From the line containing "pinky pip: (207, 271)" down to the final line of the entries below, restate each line word for word and add nothing.
┌────────
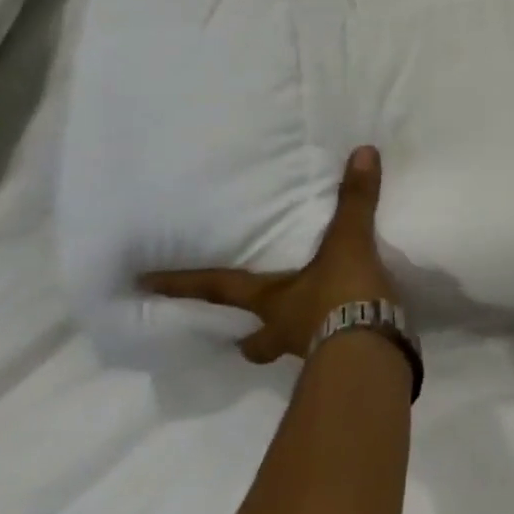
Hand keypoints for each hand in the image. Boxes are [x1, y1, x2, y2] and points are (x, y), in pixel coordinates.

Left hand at [143, 146, 397, 364]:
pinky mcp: (341, 363)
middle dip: (246, 337)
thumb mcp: (348, 242)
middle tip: (243, 334)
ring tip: (305, 328)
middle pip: (253, 340)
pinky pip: (328, 351)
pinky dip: (333, 342)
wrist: (371, 351)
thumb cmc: (342, 295)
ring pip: (286, 349)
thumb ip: (354, 200)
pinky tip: (347, 333)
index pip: (219, 289)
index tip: (142, 284)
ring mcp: (311, 351)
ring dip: (290, 340)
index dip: (183, 284)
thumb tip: (363, 151)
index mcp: (272, 301)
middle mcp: (283, 329)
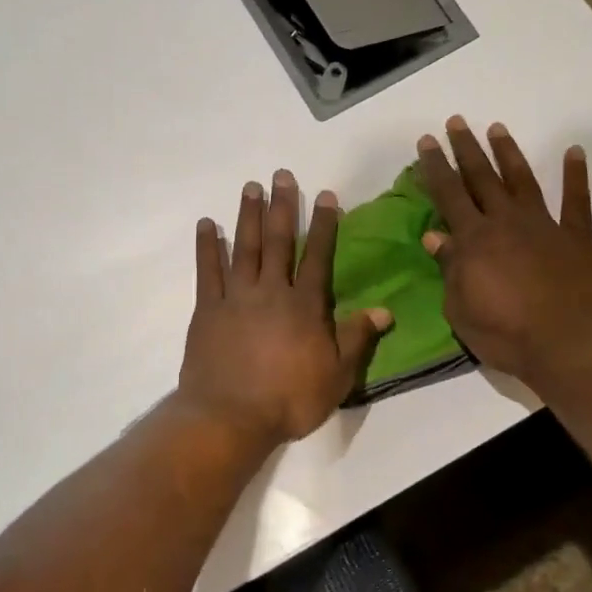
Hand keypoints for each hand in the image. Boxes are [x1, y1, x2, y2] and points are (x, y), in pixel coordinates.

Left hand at [177, 170, 391, 446]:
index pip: (319, 256)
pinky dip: (207, 246)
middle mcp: (271, 291)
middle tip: (281, 175)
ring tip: (250, 187)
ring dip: (248, 216)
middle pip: (279, 241)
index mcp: (304, 305)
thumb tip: (384, 310)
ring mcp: (235, 297)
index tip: (326, 195)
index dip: (325, 225)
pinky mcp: (207, 309)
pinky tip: (207, 225)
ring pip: (244, 248)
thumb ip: (356, 338)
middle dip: (283, 206)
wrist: (230, 417)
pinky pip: (207, 271)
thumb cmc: (289, 399)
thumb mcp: (336, 376)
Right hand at [415, 117, 591, 390]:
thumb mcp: (461, 310)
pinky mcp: (576, 237)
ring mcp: (544, 226)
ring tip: (497, 128)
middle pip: (481, 178)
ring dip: (508, 153)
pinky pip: (576, 200)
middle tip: (456, 122)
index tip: (426, 142)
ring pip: (522, 180)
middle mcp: (506, 222)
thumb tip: (435, 236)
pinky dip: (575, 175)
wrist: (571, 346)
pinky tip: (574, 152)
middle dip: (465, 149)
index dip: (435, 167)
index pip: (448, 195)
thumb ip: (449, 269)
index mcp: (474, 241)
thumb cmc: (507, 335)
└────────
- **COMPLETED EXERCISE**
pinky pip: (207, 271)
thumb cmc: (289, 399)
thumb mcp: (336, 376)
Right hand at [415, 117, 591, 390]:
thumb mcp: (461, 310)
pinky mcp: (576, 237)
ring mcp: (544, 226)
ring tip: (497, 128)
middle pip: (481, 178)
ring dip: (508, 153)
pinky pip: (576, 200)
middle tip: (456, 122)
index tip: (426, 142)
ring pip: (522, 180)
middle mcp: (506, 222)
thumb tip: (435, 236)
pinky dip: (575, 175)
wrist: (571, 346)
pinky tip: (574, 152)
middle dip: (465, 149)
index dip: (435, 167)
index pip: (448, 195)
thumb ip: (449, 269)
index mcp: (474, 241)
thumb cmc: (507, 335)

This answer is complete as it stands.